By promising him the nomination for the speakership, the KMT chose to pander to this support, despite Han’s rejection by the wider electorate: In 2020, he was recalled as Kaohsiung mayor and routed in the presidential election, before going off into the political wilderness to lick his wounds.
The TPP also got what it wanted, and TPP Chairman Ko Wen-je (柯文哲) has once again shown his cynical hand in manipulating the situation so that the party that received the fewest votes in the presidential election got to decide who became legislative speaker.
The Chinese Communist Party got what it wanted, too, as a consolation prize following its disappointment in president-elect William Lai’s (賴清德) victory.
The DPP did not get what it wanted, nor did Lai, both of whom would have a difficult time in the next four years with Han as speaker. Han has essentially said he would use the speakership as a gavel with which to beat the DPP about the head.

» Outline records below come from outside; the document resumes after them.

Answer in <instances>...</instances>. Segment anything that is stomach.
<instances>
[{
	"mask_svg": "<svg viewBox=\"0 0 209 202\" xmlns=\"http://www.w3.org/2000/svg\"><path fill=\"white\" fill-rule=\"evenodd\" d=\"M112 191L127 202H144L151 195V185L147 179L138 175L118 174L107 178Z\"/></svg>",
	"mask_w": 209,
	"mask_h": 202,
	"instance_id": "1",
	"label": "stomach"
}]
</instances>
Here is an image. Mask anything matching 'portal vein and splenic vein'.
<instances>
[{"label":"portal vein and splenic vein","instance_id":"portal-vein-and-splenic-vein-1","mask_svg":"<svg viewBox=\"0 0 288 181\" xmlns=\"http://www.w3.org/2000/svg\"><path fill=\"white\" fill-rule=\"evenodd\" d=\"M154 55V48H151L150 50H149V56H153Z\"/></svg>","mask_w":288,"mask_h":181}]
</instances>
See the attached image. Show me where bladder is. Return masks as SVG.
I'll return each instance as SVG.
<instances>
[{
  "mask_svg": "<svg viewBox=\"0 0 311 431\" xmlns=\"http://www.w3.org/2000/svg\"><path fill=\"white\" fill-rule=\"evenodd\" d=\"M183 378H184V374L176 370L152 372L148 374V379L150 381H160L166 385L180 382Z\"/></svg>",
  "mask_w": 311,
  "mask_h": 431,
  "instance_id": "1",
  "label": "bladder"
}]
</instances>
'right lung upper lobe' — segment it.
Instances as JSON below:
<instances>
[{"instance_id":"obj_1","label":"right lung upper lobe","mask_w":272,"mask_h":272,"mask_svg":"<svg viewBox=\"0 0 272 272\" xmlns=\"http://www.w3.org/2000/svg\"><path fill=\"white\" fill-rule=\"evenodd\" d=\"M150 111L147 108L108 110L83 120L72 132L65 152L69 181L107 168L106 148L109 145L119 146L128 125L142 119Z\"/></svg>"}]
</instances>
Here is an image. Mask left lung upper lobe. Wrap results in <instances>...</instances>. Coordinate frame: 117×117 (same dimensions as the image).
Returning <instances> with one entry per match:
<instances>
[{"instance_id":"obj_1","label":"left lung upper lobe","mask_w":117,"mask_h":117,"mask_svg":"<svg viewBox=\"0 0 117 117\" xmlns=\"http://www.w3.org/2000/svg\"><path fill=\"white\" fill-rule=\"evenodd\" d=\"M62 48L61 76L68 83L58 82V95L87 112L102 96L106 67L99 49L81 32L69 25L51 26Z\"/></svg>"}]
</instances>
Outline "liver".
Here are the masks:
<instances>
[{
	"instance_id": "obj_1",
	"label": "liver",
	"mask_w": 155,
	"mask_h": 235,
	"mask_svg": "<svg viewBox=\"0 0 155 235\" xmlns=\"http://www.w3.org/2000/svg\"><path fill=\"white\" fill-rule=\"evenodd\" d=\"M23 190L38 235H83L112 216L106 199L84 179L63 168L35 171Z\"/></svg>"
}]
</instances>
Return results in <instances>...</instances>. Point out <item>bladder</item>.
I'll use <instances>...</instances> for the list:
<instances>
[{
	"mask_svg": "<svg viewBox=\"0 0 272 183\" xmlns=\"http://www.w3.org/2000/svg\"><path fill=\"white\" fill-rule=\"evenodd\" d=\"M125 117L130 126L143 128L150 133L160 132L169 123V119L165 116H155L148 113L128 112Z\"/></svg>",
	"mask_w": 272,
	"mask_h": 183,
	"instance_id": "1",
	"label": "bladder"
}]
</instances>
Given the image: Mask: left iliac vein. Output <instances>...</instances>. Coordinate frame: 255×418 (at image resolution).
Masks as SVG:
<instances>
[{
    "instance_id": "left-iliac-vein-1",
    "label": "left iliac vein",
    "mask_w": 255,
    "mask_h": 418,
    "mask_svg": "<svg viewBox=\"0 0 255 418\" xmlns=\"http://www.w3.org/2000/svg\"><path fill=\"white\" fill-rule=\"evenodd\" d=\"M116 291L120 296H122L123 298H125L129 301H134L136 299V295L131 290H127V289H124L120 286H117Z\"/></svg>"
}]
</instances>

The political machinations should not matter, as the legislative speaker should be non-partisan and neutral, but that is the elephant in the room: There is not even a pretense of a promise of neutrality.
It is possible that Han would surprise his detractors and perform his role in a manner the position and the responsibility demand, with a steady, neutral and just hand. The jury is still out on whether he is capable of doing so.
The real winner should be Taiwan, Taiwanese and their hard-fought democracy. Not individual parties. Certainly not individuals. And absolutely not external powers.